Шрифт:
— Есть хочется, — тоскливо сказала Ветка. — И спать.
Витька, засопев, вытащил из кармана куртки два своих печенья.
— Ешь! — сказал он, протягивая их Ветке.
— Нет… — Ветка замотала головой. — Я и так… Нет, нет, не буду!
— Ешь, говорю! — прикрикнул Витька. — Будет здесь представляться!
Ветка робко взяла печенье. Мы отвернулись. У меня что-то булькало и перекатывалось в животе. Сосало под ложечкой. То ли от отчаяния, то ли от голода.
— Будем спать, — решительно сказал Витька. — Все равно скоро стемнеет, а остатки батарейки и спички надо беречь.
Ручей натащил в пещеру немного хвороста. Часть из него была полусухой. Мы развели маленький, величиной с ладонь, костерчик.
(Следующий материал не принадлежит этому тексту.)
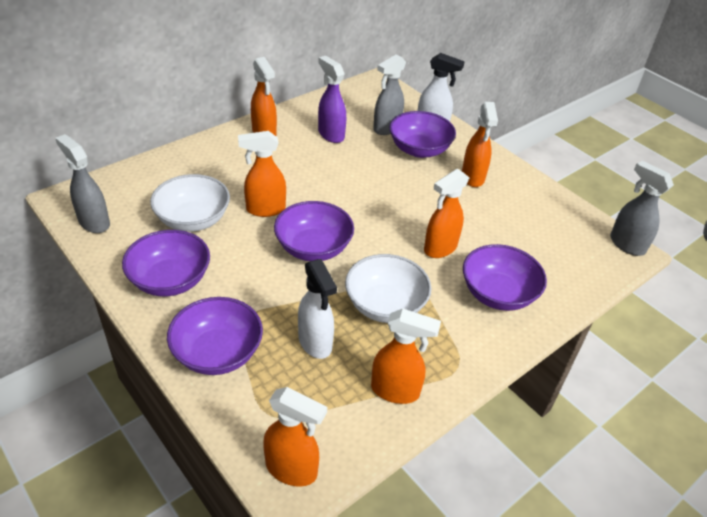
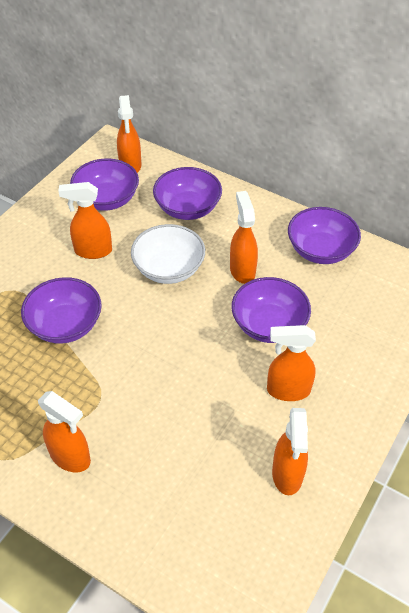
grey spray bottle: 3 -> 0
purple spray bottle: 1 -> 0
white bowl: 2 -> 1
white spray bottle: 2 -> 0

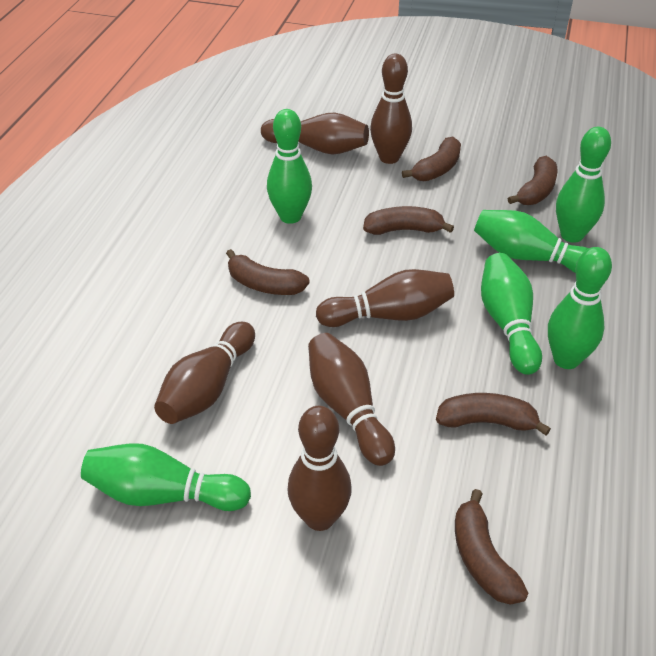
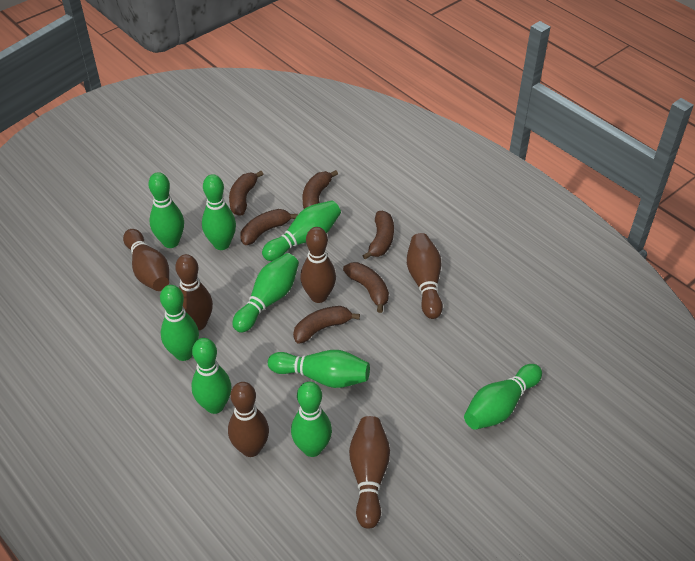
green bowling pin: 6 -> 9

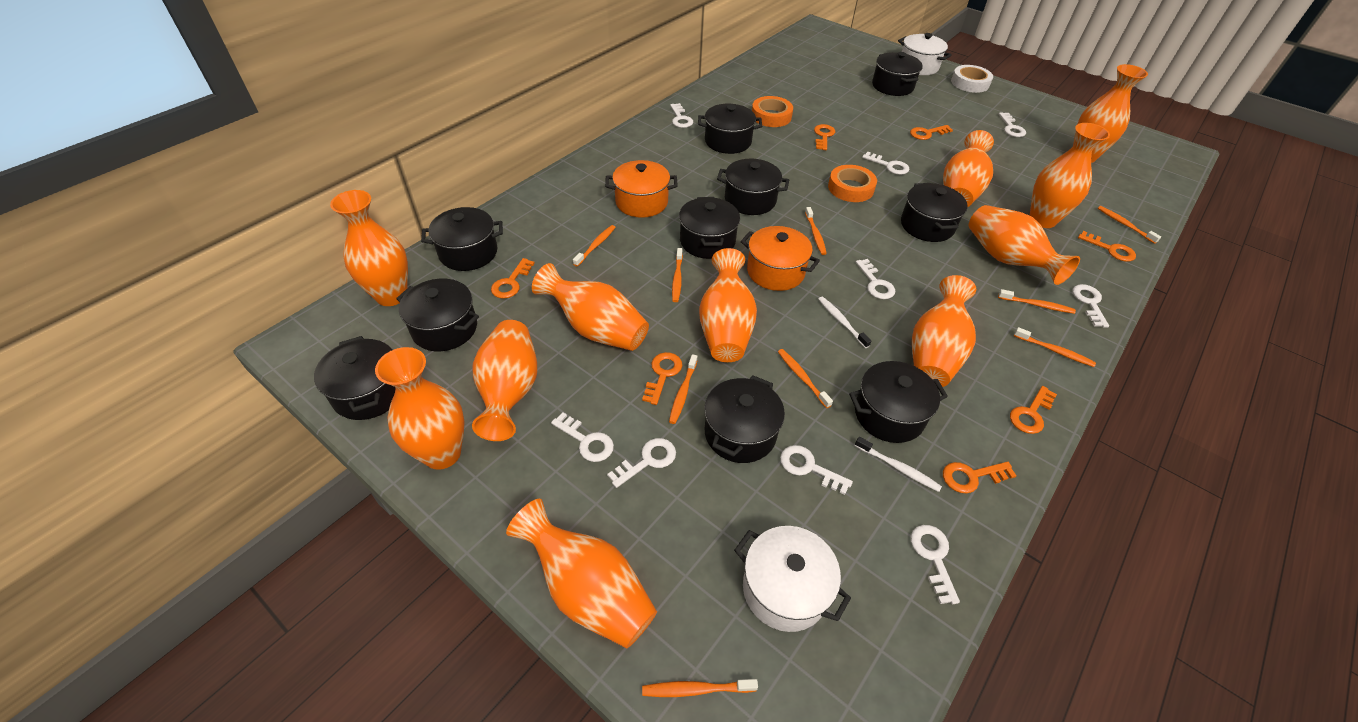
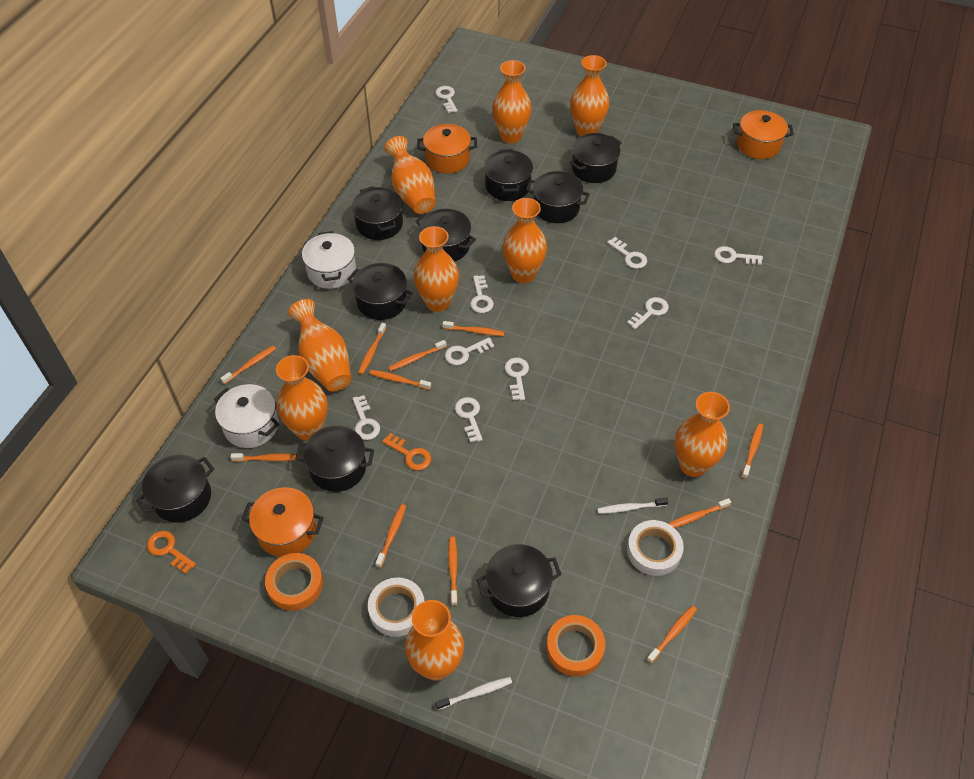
black pot: 10 -> 9
orange key: 7 -> 2
orange pot: 2 -> 3
orange toothbrush: 9 -> 11
orange vase: 11 -> 9
white tape: 1 -> 2

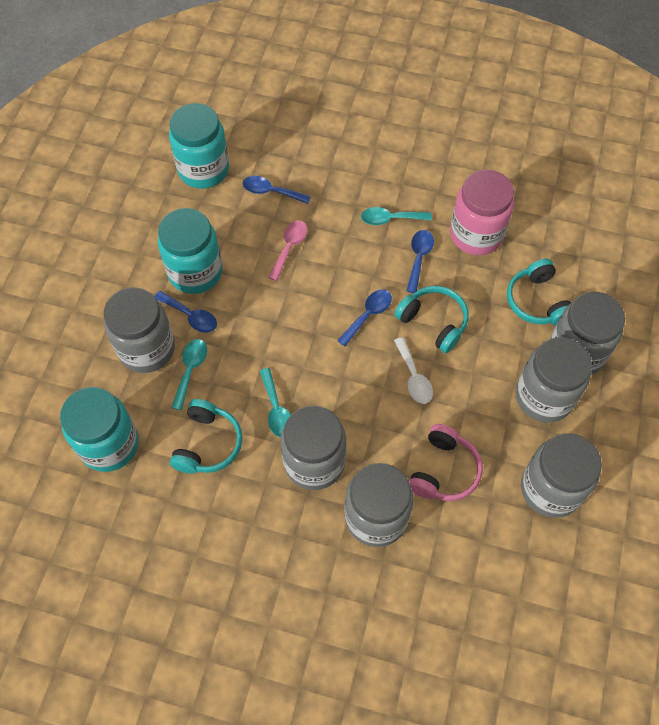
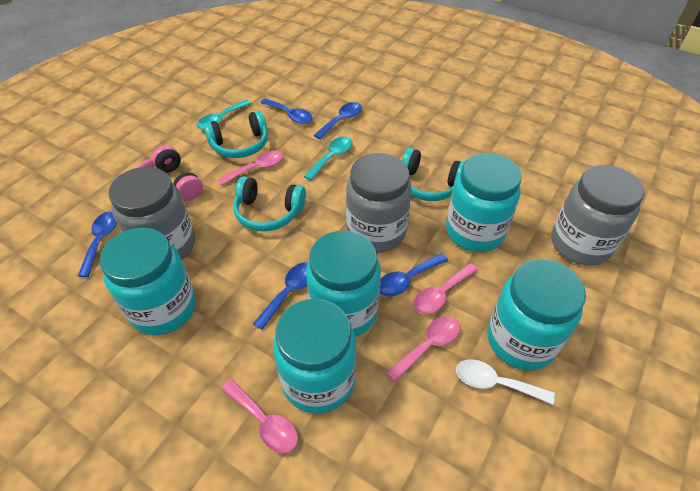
blue spoon: 4 -> 5
grey jar: 6 -> 3
pink jar: 1 -> 0
pink spoon: 1 -> 4
turquoise jar: 3 -> 5
turquoise spoon: 3 -> 2

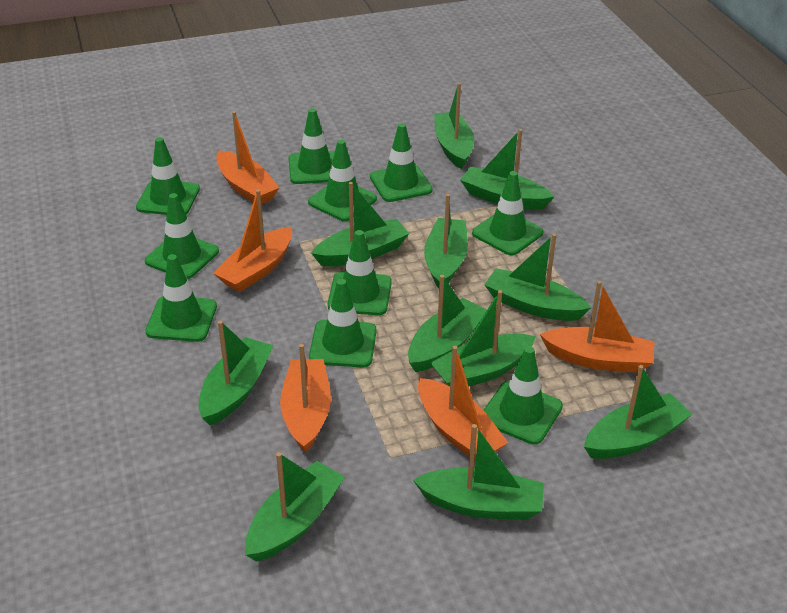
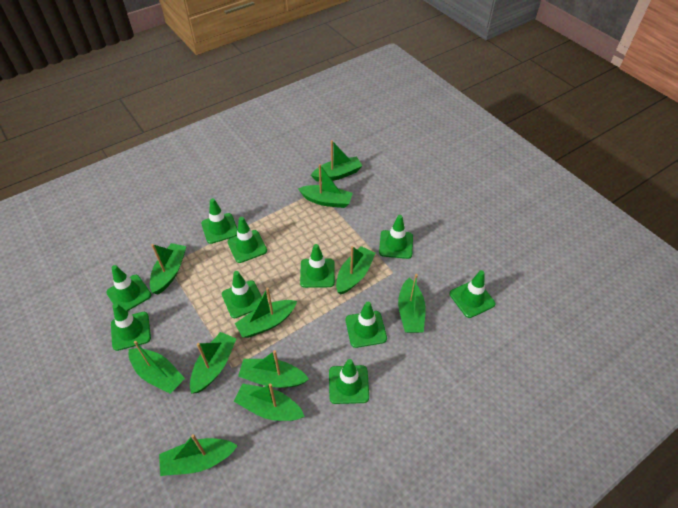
orange boat: 5 -> 0

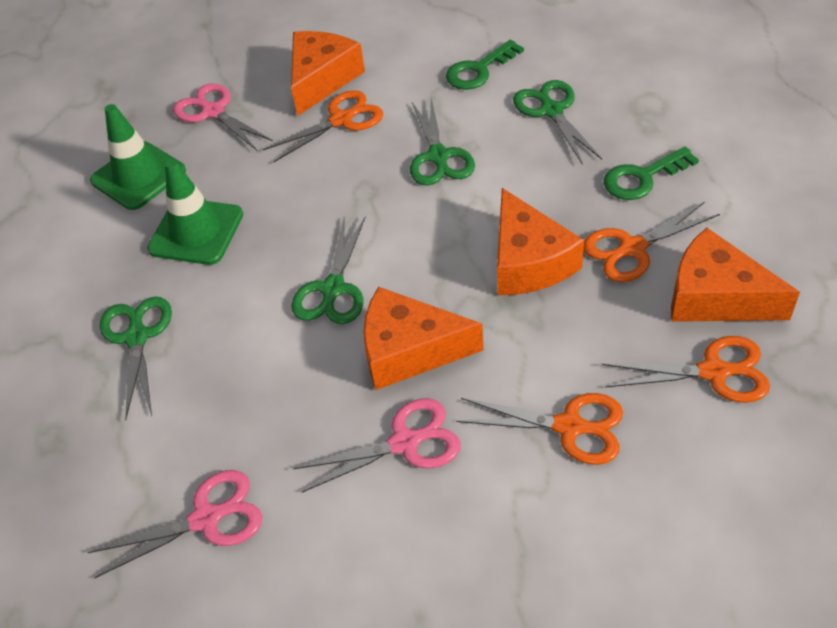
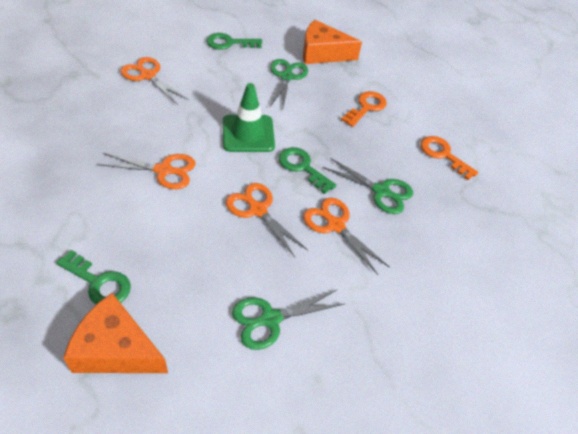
green key: 2 -> 3
green scissors: 4 -> 3
green traffic cone: 2 -> 1
orange cheese: 4 -> 2
orange key: 0 -> 2
pink scissors: 3 -> 0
— Может, дым заметят, — сказал я.
Но дым потянуло в глубь пещеры. Мы вздохнули и, постелив куртки, легли, тесно прижавшись друг к другу. Ветка посредине, а мы с Витькой по краям.
Сон пришел сразу. Ему не помешали ни голод, ни тревога, ни писк и суетня летучих мышей.
Проснулись мы под утро. Было холодно и сыро. Ветка, сжавшись в комочек, сидела на камне и грустно смотрела в одну точку. Глаза у нее были красные.
— Костерчик бы развести… — сказал я.
Но хвороста больше не было. Витька хмуро оглядел пещеру.
— Чего сидеть сложа руки! — Он решительно тряхнул головой. — Надо идти на разведку. Может, где-нибудь в соседних коридорах есть такой же выход, как этот. — Он кивнул головой в сторону щели. — Ты, Ветка, сиди, а мы с Генкой пойдем.
— Ой, мальчики! И я с вами. Мне одной страшно.
— Чего там страшно? Здесь же светло. Оставайся, оставайся! Тебе надо силы беречь. Мы по-быстрому…
Ветка нехотя согласилась.
— Только не заблудитесь, пожалуйста, а то я здесь умру от страха.
— Не заблудимся, не бойся…
Закрепив шпагат, мы углубились в один из коридоров. Он шел слегка под уклон и без конца разветвлялся. Во все концы уходили щели и черные пугающие дыры, похожие на лазы. Никакого смысла не было петлять по ним. Мы уже собирались возвращаться, когда я заглянул в один из боковых коридоров. Он оказался очень коротким. Фонарик осветил его ровно срезанные углы. Дальше был мрак.
— Похоже на зал, — сказал я Витьке, выключая фонарь. — Глянем?
— Давай, только побыстрей.
Мы ощупью добрались до конца коридора и вновь включили фонарик. Его бледный луч тускло осветил какие-то странные предметы, лежащие у стены. Скорее всего, это были крупные камни и сваленные в кучу жерди.
Мы подошли поближе. Я снова включил фонарик и остолбенел. Витька с силой схватил меня за плечо.
— Бочонки! — прошептал он хрипло. — Бочонки с серебром… Шелудяк…
У стены действительно стояли бочонки. А жерди оказались громадными ржавыми пищалями [42] , которые лежали перед бочонками на истлевших шкурах и каких-то лохмотьях. Отдельно была свалена груда медных шлемов две небольшие пушки и с десяток кривых сабель.
Мы подняли одну из них, и Витька попробовал открыть ею бочонок. Клинок скользнул по дереву, откалывая маленькие острые кусочки. Я подобрал один из них.
— Вроде застывшей смолы. Точно. Бочонки облиты смолой?
42
Старинное фитильное или кремневое ружье с длинным стволом.
— Зачем это? Серебро ведь не ржавеет.
Я увидел лежащий вместе с саблями тяжелый боевой топор. С его помощью дело пошло веселее. Вскоре мы окончательно расковыряли бочонок. Витька запустил в него руки и вынул горсть какого-то черного сухого порошка.
— Что это? — спросил я.
— Порох! Ну, конечно, порох! Потому бочонки и залиты смолой. Нет здесь никакого серебра. Это арсенал! Повстанческий арсенал!
— Что будем делать?
— Ломай бочонок до конца! — скомандовал Витька. — Он отлично будет гореть. Лучше всякого факела. Набирай в карманы пороху, бери пищаль и идем.
— Зачем брать пищаль — возмутился я. — В ней целый пуд веса. Ты что, на летучих мышей решил охотиться?
— Бери, говорю! — радостно заорал Витька. — Бери, Генка-тарабенка! Неужели не сообразил?
Честно говоря, я ничего не сообразил. Ну, бочонок — это, скажем, факел. А пищаль к чему? Порох зачем?